Free Law Project began collecting case law in 2009, but before we entered the scene, the community around free access to law already shared an audacious goal. That goal, put simply, was to be able to say, “It’s done. All the case law is now online.”

One group that took a big swing at this daunting goal is the Library Innovation Lab at Harvard Law Library. The Lab spent three years working with Ravel Law to digitize the library’s enormous collection of case law. They completed that work several years ago, but it was not fully available until recently — when Harvard released the entire thing to the public.

A world-class collection containing centuries of case law — over forty million pages from forty thousand books — is now available to all. This is nothing short of incredible.

Our work in this area began in 2009, when we wrote the first code for CourtListener. From the very beginning, we knew we’d have to gather case law, and we have been working to build a complete collection of it ever since.

We’ve had a number of milestones over the years, and last fall, we took a big step towards that goal by launching a page on our website that shows in great detail what cases we have.

A screenshot showing a timeline of our case law in the First Circuit
A timeline showing the cases we have in the U.S. Court of Appeals for the First Circuit. (Click for more detail.)

Today, we’re announcing our latest milestone. We have worked with the Harvard data for several years and have made over a million enhancements to it. With that complete, we have added their entire collection of nearly nine million decisions to our case law collection. This brings our total count to nearly ten million decisions.

Working at this scale is tremendously challenging and time-consuming. The enhancements we have made include:

  • We analyzed every citation throughout American legal history so that it’s properly parsed and understood.
  • We normalized every court name so that it can be stored properly in a database.
  • Using machine learning, we improved and refined the data structure of millions of cases.
  • We developed code to merge the best parts of our data with the best parts of Harvard’s.

This work required a combination of legal research and technical knowhow. In the face of errors in the scanned original books, we had to answer questions like “Did this court even exist, and if so, when?” We had to grapple with technical questions like how to match a case from our existing data to one in the Harvard collection. We had to identify every possible way — correct or not — that somebody could make a citation to case law.

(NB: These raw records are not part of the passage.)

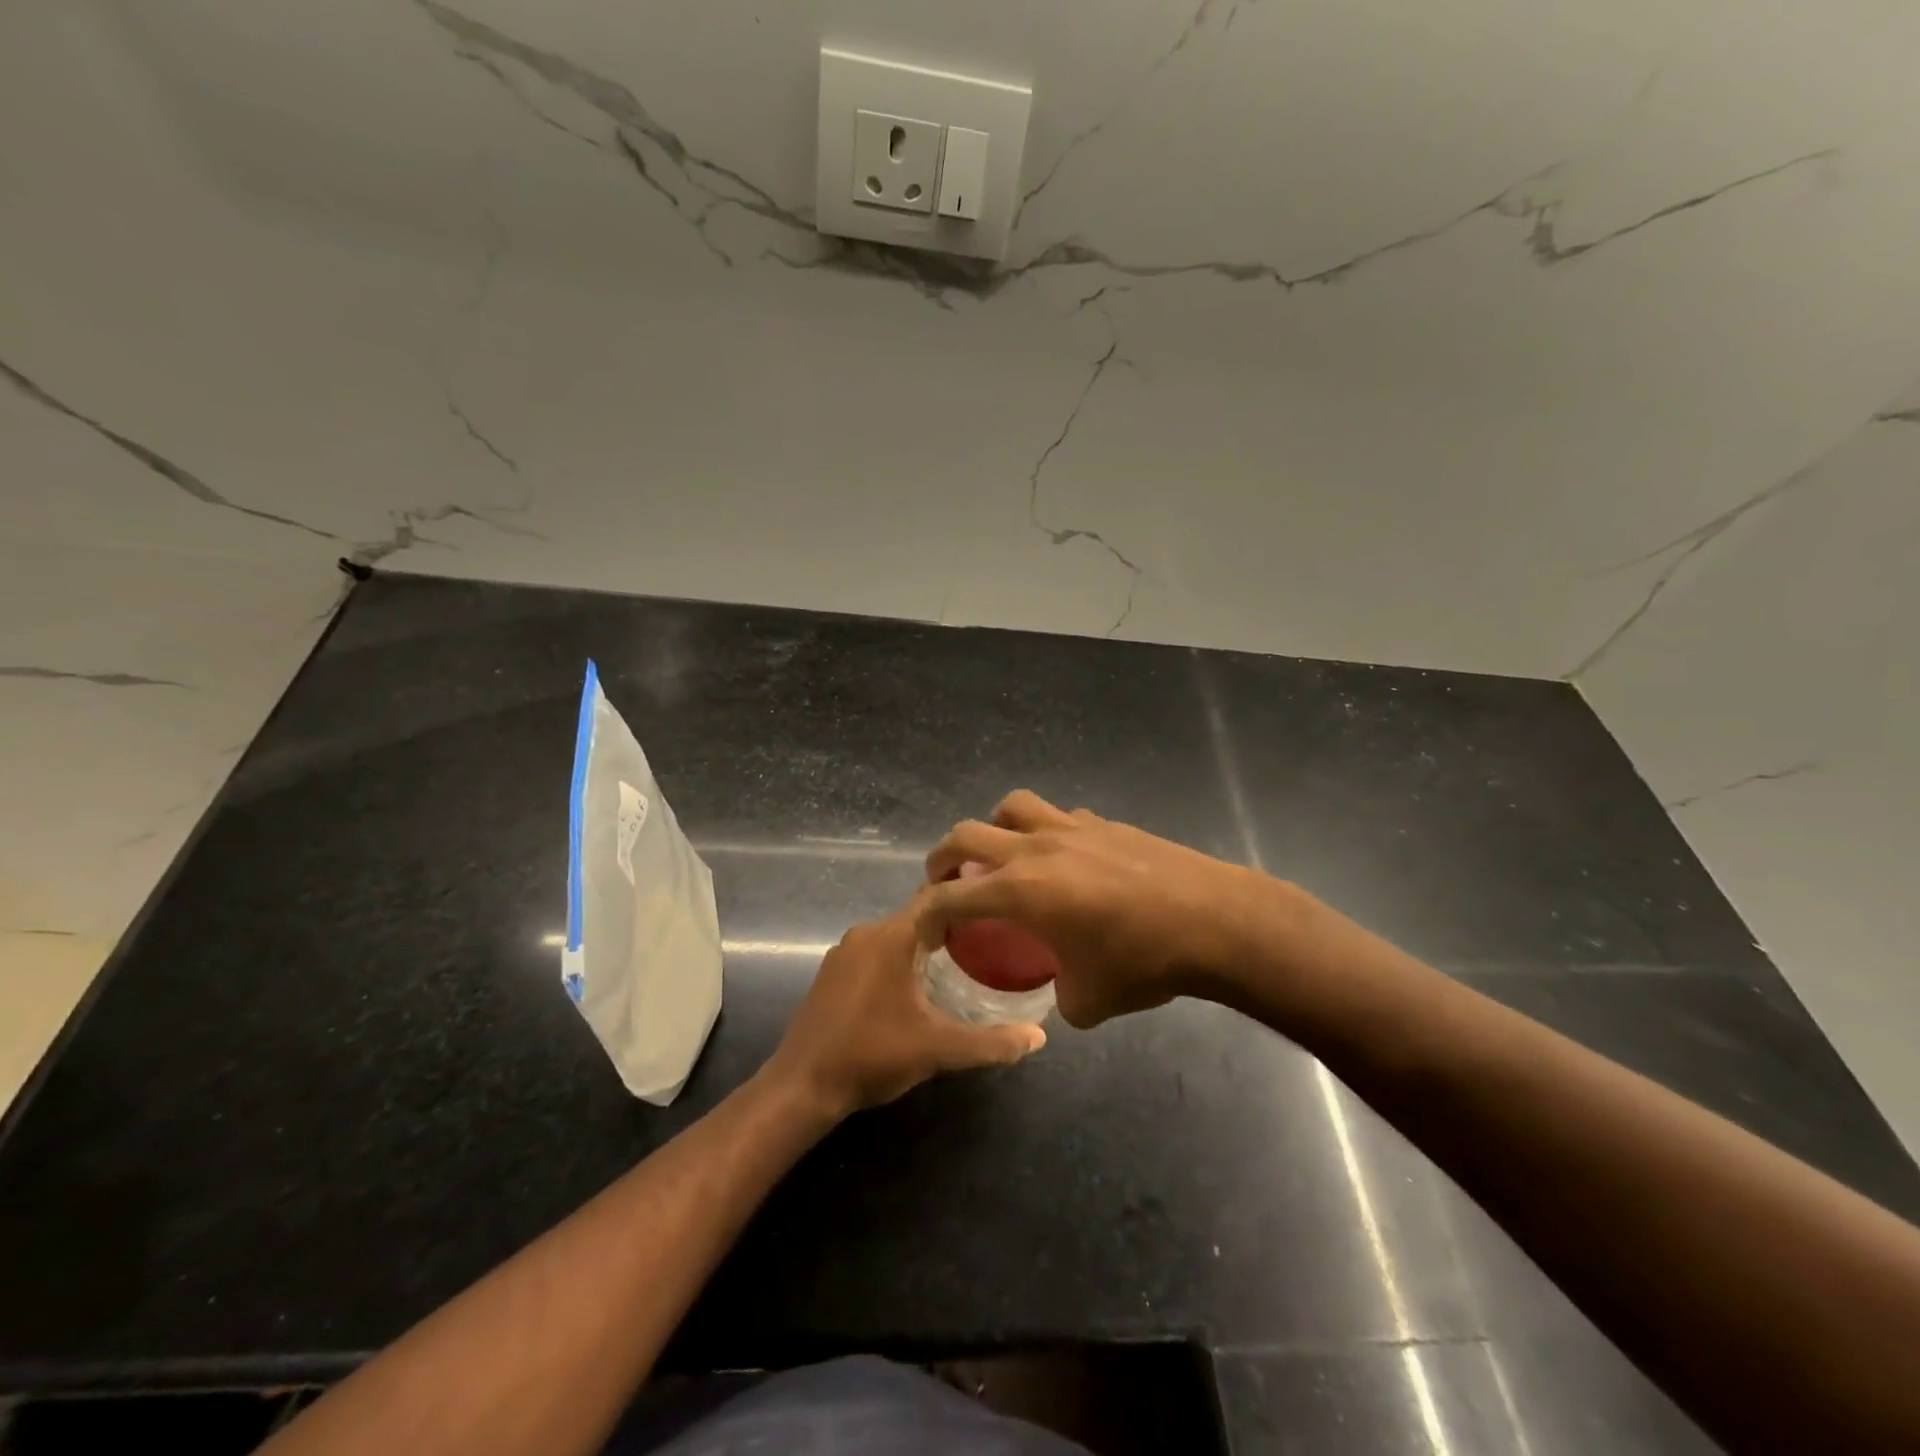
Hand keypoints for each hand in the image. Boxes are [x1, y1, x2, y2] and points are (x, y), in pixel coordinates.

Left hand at [765, 895, 1045, 1118]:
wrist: (802, 1086)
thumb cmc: (872, 1055)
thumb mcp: (938, 1049)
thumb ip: (991, 1042)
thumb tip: (1040, 1038)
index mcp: (892, 936)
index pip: (937, 897)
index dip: (969, 898)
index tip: (999, 906)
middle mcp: (867, 932)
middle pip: (918, 915)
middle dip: (952, 924)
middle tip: (990, 939)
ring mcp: (844, 951)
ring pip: (895, 935)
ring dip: (924, 944)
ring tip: (962, 961)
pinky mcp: (832, 972)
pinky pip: (875, 951)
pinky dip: (900, 958)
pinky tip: (916, 986)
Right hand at [922, 790, 1262, 1027]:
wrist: (1212, 920)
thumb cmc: (1143, 962)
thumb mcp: (1089, 1001)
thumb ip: (1060, 997)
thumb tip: (1063, 992)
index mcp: (1020, 890)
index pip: (951, 896)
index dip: (928, 914)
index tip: (925, 930)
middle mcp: (1035, 849)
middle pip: (966, 834)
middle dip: (943, 858)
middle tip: (945, 882)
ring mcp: (1071, 828)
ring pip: (1012, 807)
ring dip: (995, 828)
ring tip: (1002, 855)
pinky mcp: (1104, 823)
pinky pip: (1059, 817)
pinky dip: (1046, 832)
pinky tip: (1065, 859)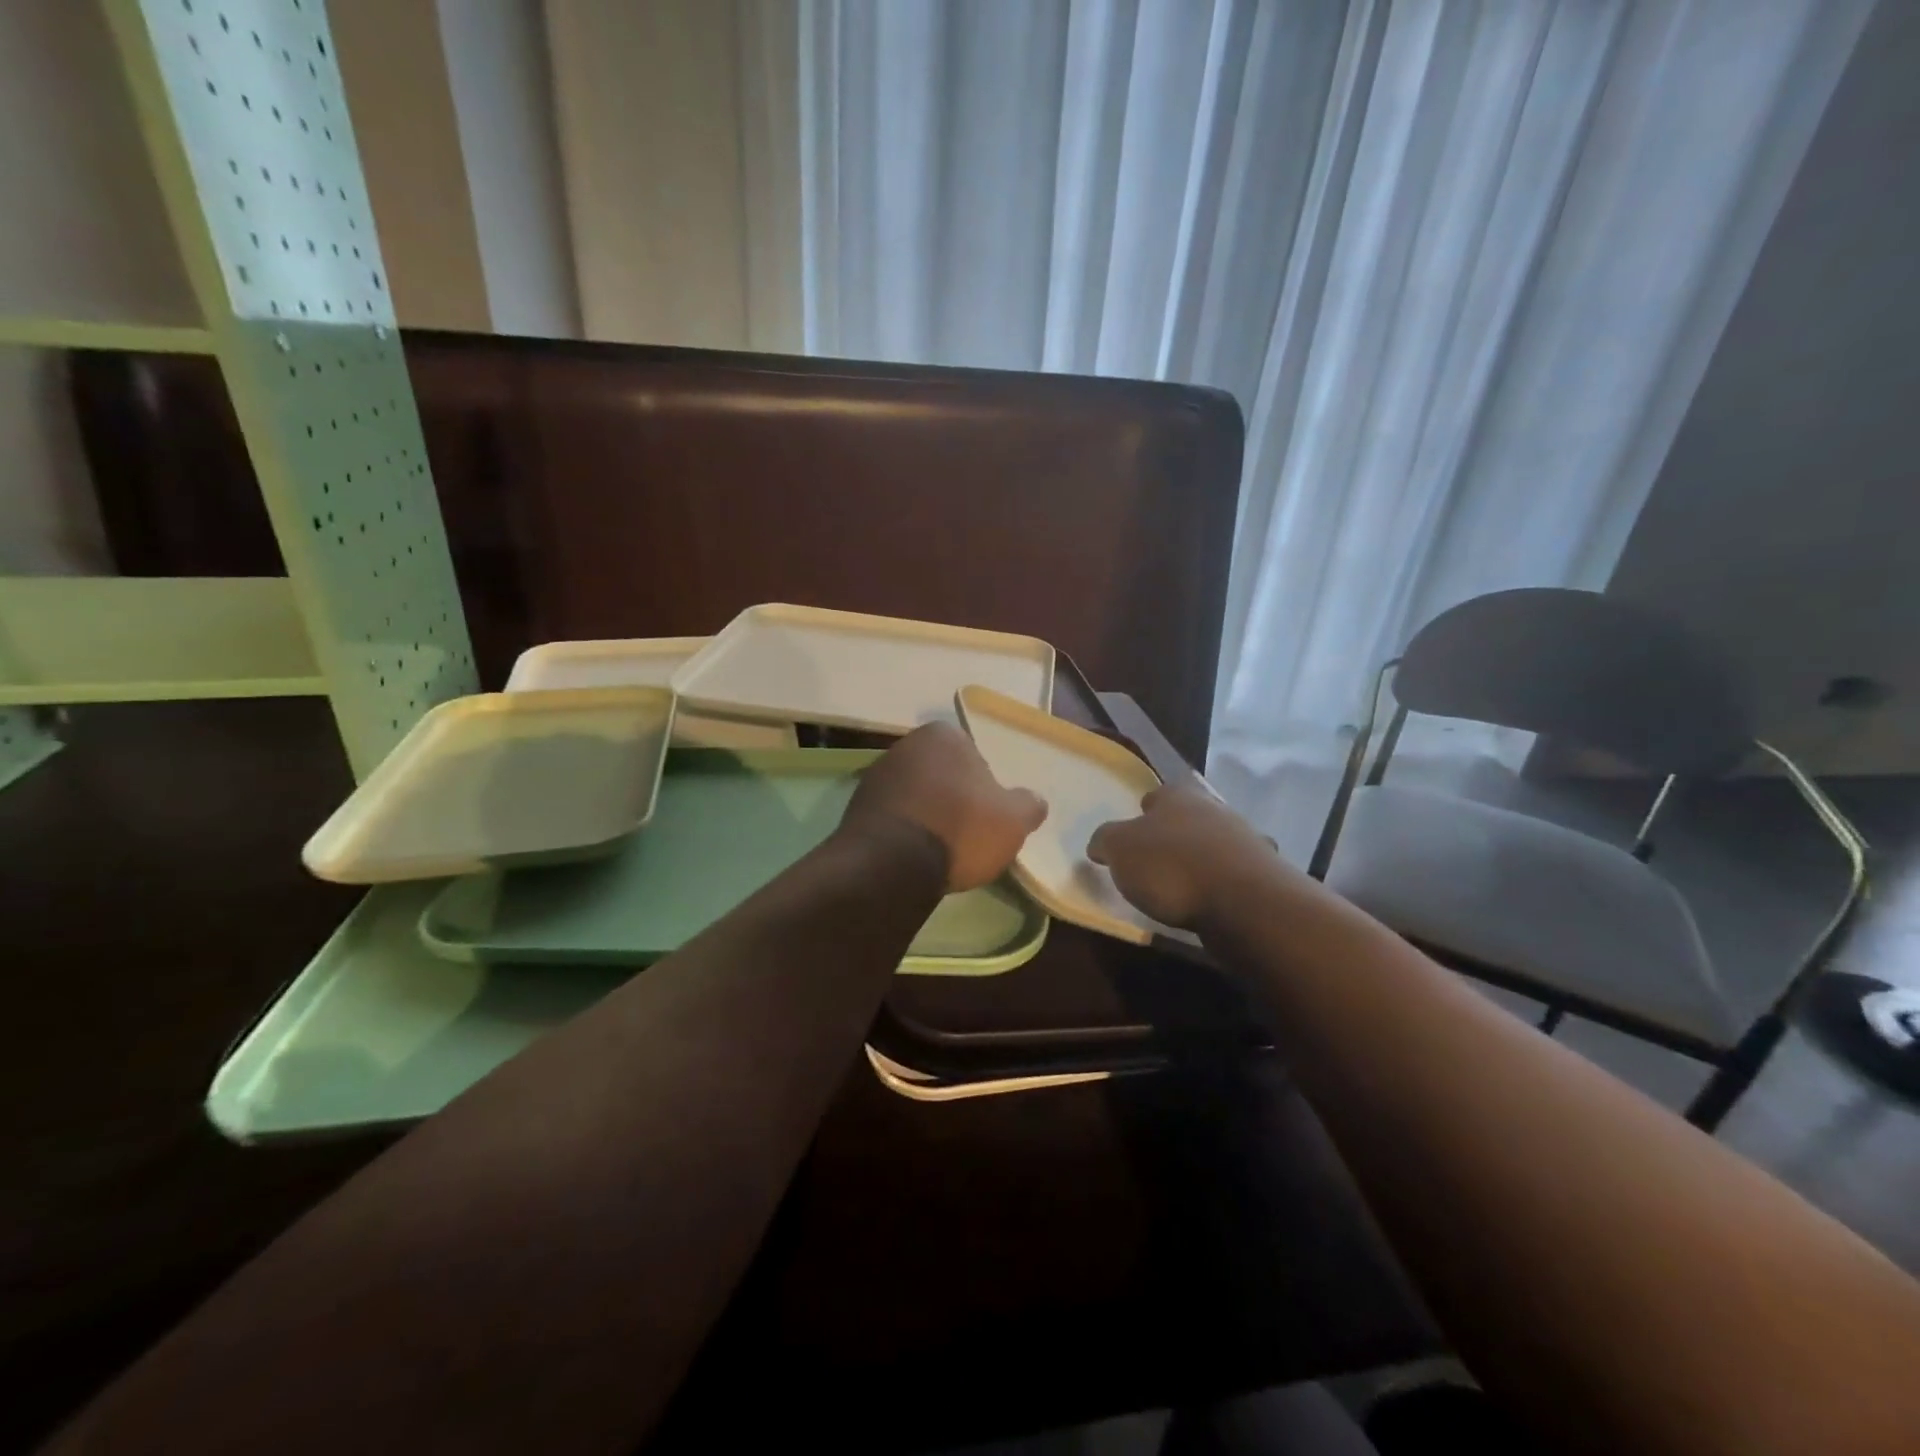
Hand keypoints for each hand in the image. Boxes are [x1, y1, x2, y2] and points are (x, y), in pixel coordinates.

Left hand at [842, 723, 1047, 890]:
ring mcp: (875, 775)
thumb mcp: (1013, 820)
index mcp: (943, 736)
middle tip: (965, 832)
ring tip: (938, 850)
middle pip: (940, 773)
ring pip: (914, 794)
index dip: (983, 786)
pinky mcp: (855, 807)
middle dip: (951, 797)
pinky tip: (911, 857)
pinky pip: (891, 816)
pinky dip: (902, 831)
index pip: (972, 755)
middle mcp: (905, 745)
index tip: (986, 815)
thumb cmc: (960, 830)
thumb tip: (1035, 801)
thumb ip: (1029, 805)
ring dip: (925, 814)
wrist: (891, 865)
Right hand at [1086, 784, 1280, 928]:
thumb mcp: (1119, 850)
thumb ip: (1105, 841)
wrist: (1244, 902)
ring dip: (1203, 858)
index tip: (1134, 831)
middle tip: (1156, 859)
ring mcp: (1246, 841)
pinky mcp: (1265, 874)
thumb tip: (1100, 844)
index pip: (1157, 795)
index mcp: (1178, 796)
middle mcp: (1215, 809)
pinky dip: (1224, 884)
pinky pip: (1236, 874)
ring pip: (1217, 843)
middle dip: (1176, 834)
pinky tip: (1212, 901)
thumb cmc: (1171, 867)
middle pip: (1190, 817)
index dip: (1144, 811)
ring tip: (1184, 886)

We solved all of these challenges in the open, providing vast public enhancements to our database of courts and our tool for identifying citations. All of our corrections and enhancements to the data itself are online for others to use and build on.

Into the Future

CourtListener is now one of the most comprehensive and transparent sources of case law, but there is always more work to do. In the coming months and years, we will identify gaps that might exist between the conclusion of Harvard’s scanning effort and today. We will attempt a first-of-its-kind comparison between the data in for-profit systems against that of Harvard and CourtListener to learn how each can be enhanced. We will add more citations, better star pagination, and better typography. We will launch a project to scan even more books, so we can get content like citations and page numbers that are only available in print.

In 2024, we celebrate our 15th year collecting and disseminating case law. Through continued community effort and investment, our collection just gets better and better. No collection of case law is ever done, but by achieving digital equivalence with the Harvard Law Library's case law collection, we’ve taken another huge step towards ensuring there’s no case law research that you can’t do either on CourtListener itself or in the ecosystem of organizations we empower.